Fratelli allo specchio

Alcune partite vivono di attimi, momenti di gioia indescrivibile, azioni fuori dagli schemi: il Napoli è abituato a trasmettere ai propri tifosi emozioni forti, in questa piazza vige la regola dell’inaspettato; una contraddizione in termini che esalta le qualità della compagine azzurra.

Mi viene in mente la partita con il Cagliari (Serie A 2010-2011; 10 novembre 2010) quando il magico duo Cavani – Lavezzi, nell’inedita formula di assistman e goleador, a parti invertite, colleziona la più bella e pazza tra le ripartenze che, poi, si concluse in rete; ricordo l’urlo forsennato di Alvino nella cronaca dedicata al tifo azzurro su Sky: “Core Pazzo Lavezzi”.

E già!  core pazzo..

Perché il Napoli ci tiene incollati allo schermo sino alla fine, l’invenzione è dietro l’angolo;  basti pensare al match di Champions con il Machester City (Champions League 2011-2012, 14/ 09/2011), fuori casa: il gol di Cavani al 24’ della ripresa che fa impazzire i tifosi. In quel momento il cuore pazzo batteva all’unisono in tutti i nostri petti, sembrava potesse scoppiare, urlava la sua gioia, la voglia di tornare ad essere re e regine del calcio internazionale.

Stesso discorso per il match, fuori casa, con il Bayern (Champions League 2011-2012; 02/11/2011); un assolo della corazzata bavarese; poi i gol di testa di Fernandez apparso, in quell’occasione, come il vero ariete fonte delle nostre speranze: in quei salti perentori c’è tutto lo sbalzo d’umore dei tifosi; quei salti li ha fatti lui per noi. Chi, in fede, può dire di non aver  accompagnato quei palloni in rete balzando davanti allo schermo?

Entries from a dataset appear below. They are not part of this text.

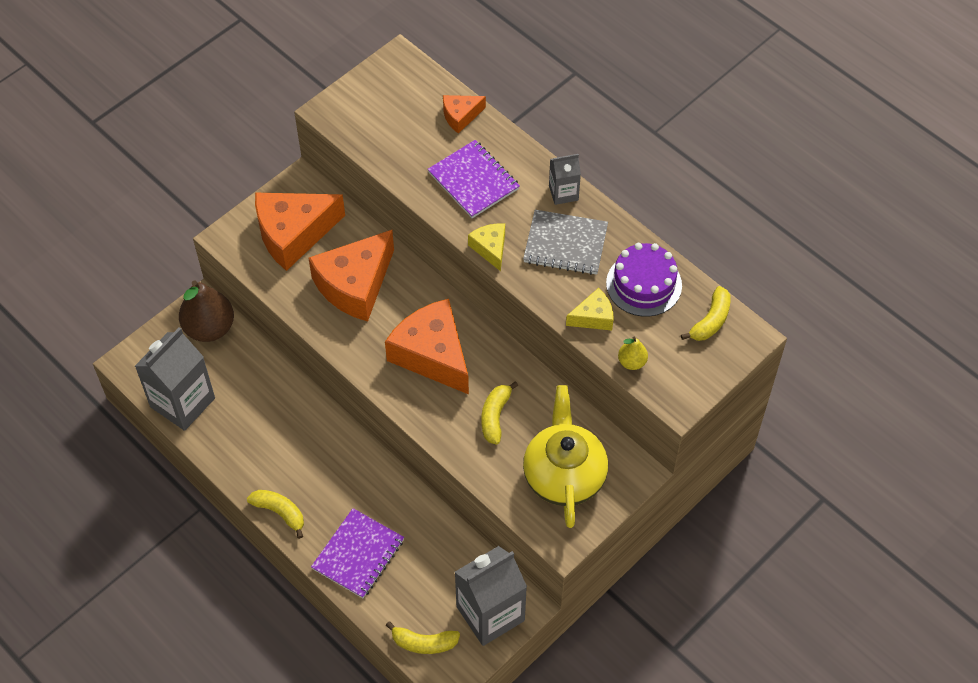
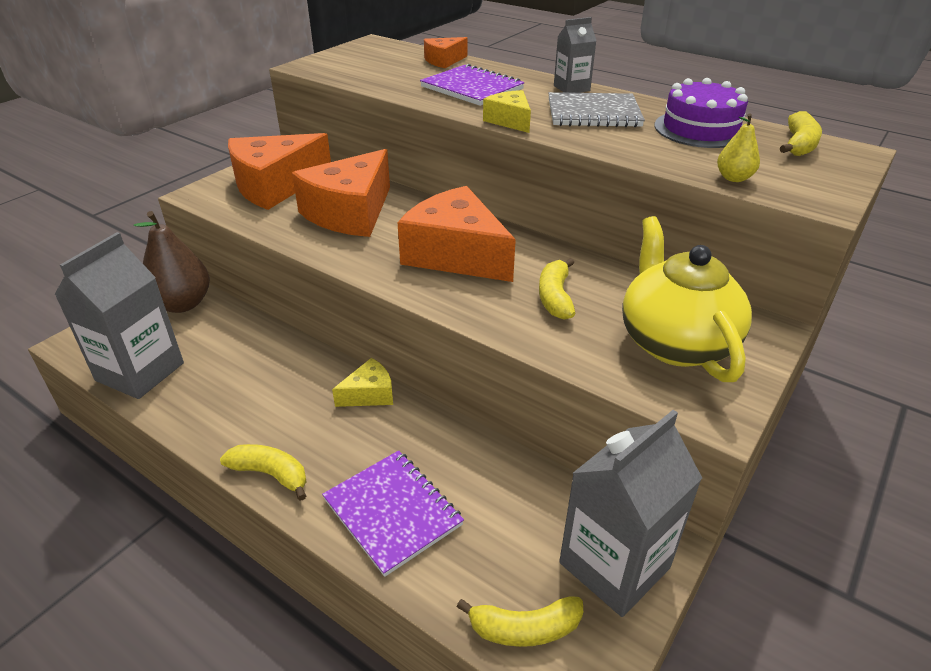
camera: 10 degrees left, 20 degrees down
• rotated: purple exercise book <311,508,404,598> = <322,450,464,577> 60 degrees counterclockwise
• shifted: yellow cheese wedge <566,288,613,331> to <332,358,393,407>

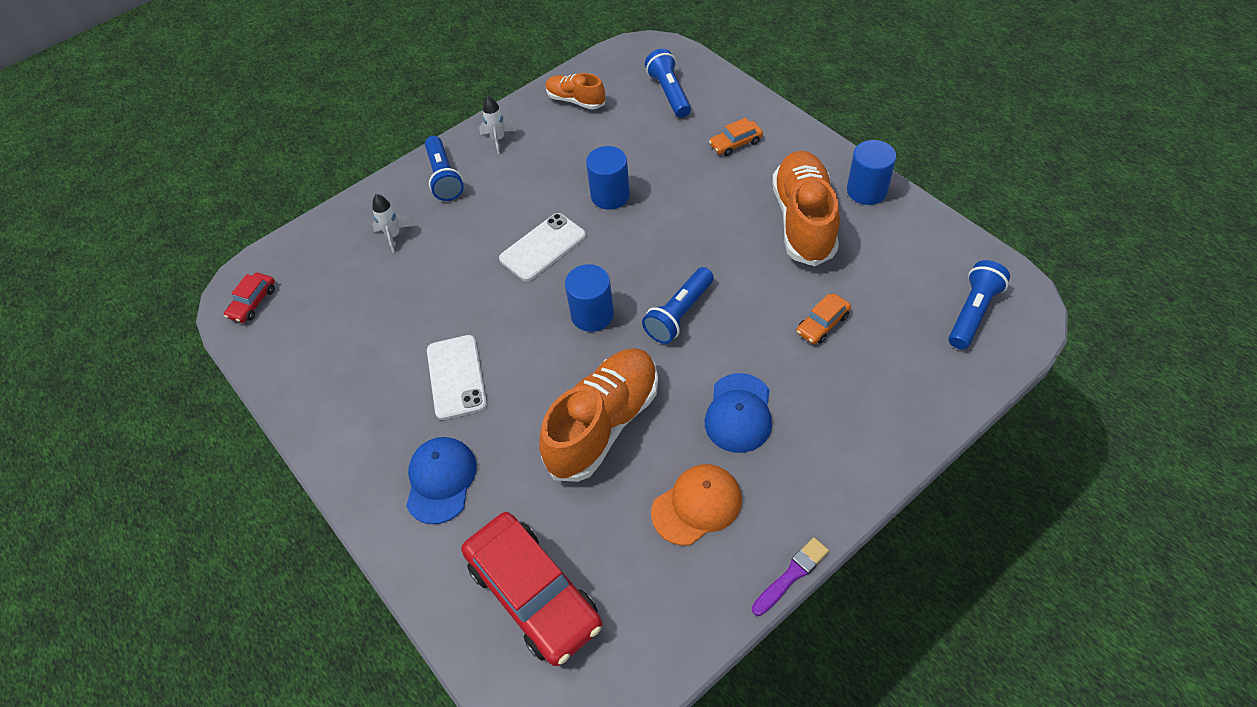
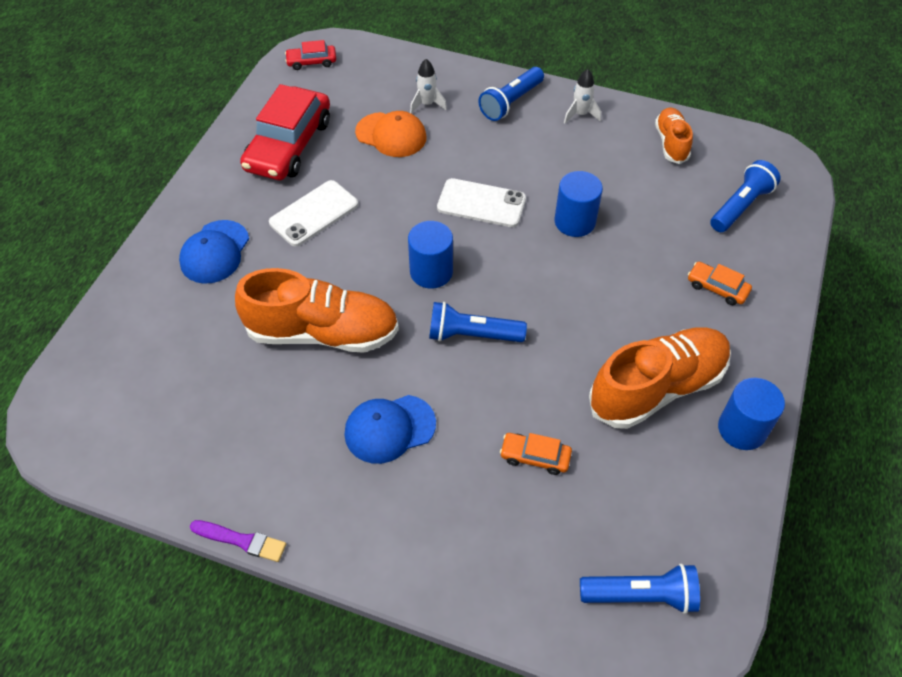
camera: 55 degrees right, 0 degrees up
• rotated: blue peaked cap <406,437,477,524> = <179,220,249,284> 135 degrees clockwise
• shifted: scarlet automobile <461,512,602,666> to <240,84,330,180>
• shifted: orange peaked cap <651,464,742,546> to <355,111,427,157>

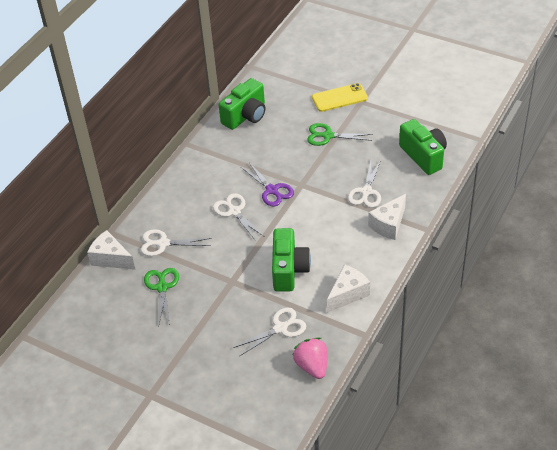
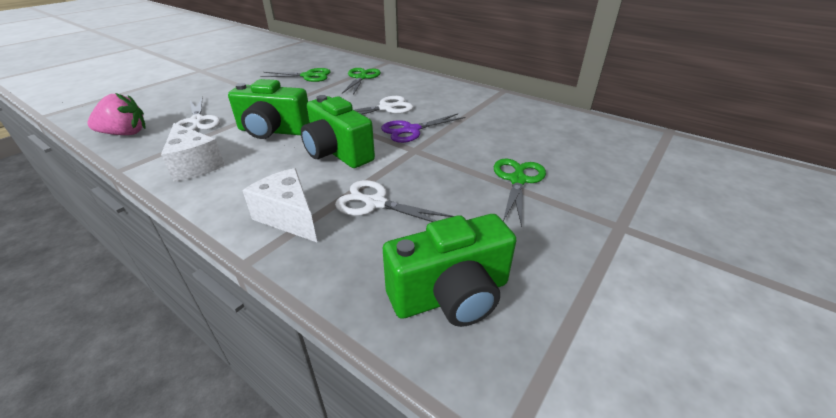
camera: 95 degrees right, 10 degrees down
• gone: white cheese wedge <87,230,135,270>
• repainted: white shears <141,229,211,256> to leaf-green shears <342,68,381,95>
• shifted: leaf-green camera <219,78,265,130> to <301,95,375,168>
• gone: yellow smartphone <312,83,368,112>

Ci sono match che, nella storia di un club, vivono di vita propria; non c’è bisogno di andare a scavare nel magma delle azioni per riconoscere quella che ti fa tremare..

Altre partite, al contrario, sembrano iniziare bene, danno l’impressione di poter diventare uno spettacolo, una goleada e invece…

Mi sto riferendo al match di Europa League, in casa, con il PSV; un ulteriore esempio che mette in risalto come  il Napoli, effettivamente, non abbia nelle sue corde il turnover. Eppure, anche in questo match, c’è stato un attimo (se abbiamo la pazienza di cercare bene e ci impegniamo con pala e piccone a scrostare gli aspetti negativi, lo troviamo) che è valso il prezzo del biglietto. Minuto 21 della ripresa: il giovane Roberto Insigne fa capolino dalla panchina; è l’inizio della sua storia felice, è la possibilità per la società azzurra di esibire i gioielli napoletani.

 Il Napoli deve molto alla famiglia Insigne; grazie a questo nucleo familiare la società, una volta di più, si stringe intorno ai propri tifosi.

Gli Insigne ci danno l’opportunità di riportare alla luce una lezione che sembrava dimenticata: se sei bravo, umile, t’impegni e non ti fai abbattere la vita può aprire porte che, sin da piccolo, nel campetto sotto casa, speravi si spalancassero solo per te.. Solo per vedere l’effetto che fa..   Stare lì, all’interno del San Paolo, indossando una maglia che senti cucita addosso.

Le trame di quella casacca si legano con ogni parte del tuo organismo;  non è solo una maglia: è molto più di una seconda pelle.

Mai come in  questo caso si può parlare di fratelli allo specchio: Lorenzo con il numero 24, Roberto con il numero 42; Lorenzo un destro, Roberto un mancino; Lorenzo una seconda punta di fantasia, Roberto una seconda punta di qualità, sostanza e capacità di stare al servizio della squadra.

Roberto ha cercato, da subito, di mettersi in mostra ma la strana partita del San Paolo ha, alla fine, contagiato anche lui: da parte sua si registra uno stop pregevole in area con finta mancina incorporata ma un tiro sparato alto.

Napoli-PSV si è rivelata una di quelle classiche partite in cui la palla non ne vuole sapere di entrare; gli ultimi minuti del secondo tempo abbiamo assistito ad un assedio: continui tentativi imprecisi o azioni che sbattevano, inesorabilmente, contro la difesa avversaria.

Per rendere l’idea possiamo azzardare una caricatura dello scontro: per come si erano messe le cose sarebbe stato lecito aspettarsi che, da un lato del campo, facesse capolino Willy il Coyote e, con i suoi strumenti ACME, tentasse, direttamente, di far sparire la porta avversaria; tanto, ormai, era diventata un miraggio.

Rimane la consapevolezza che il futuro è nostro.. Grazie agli Insigne.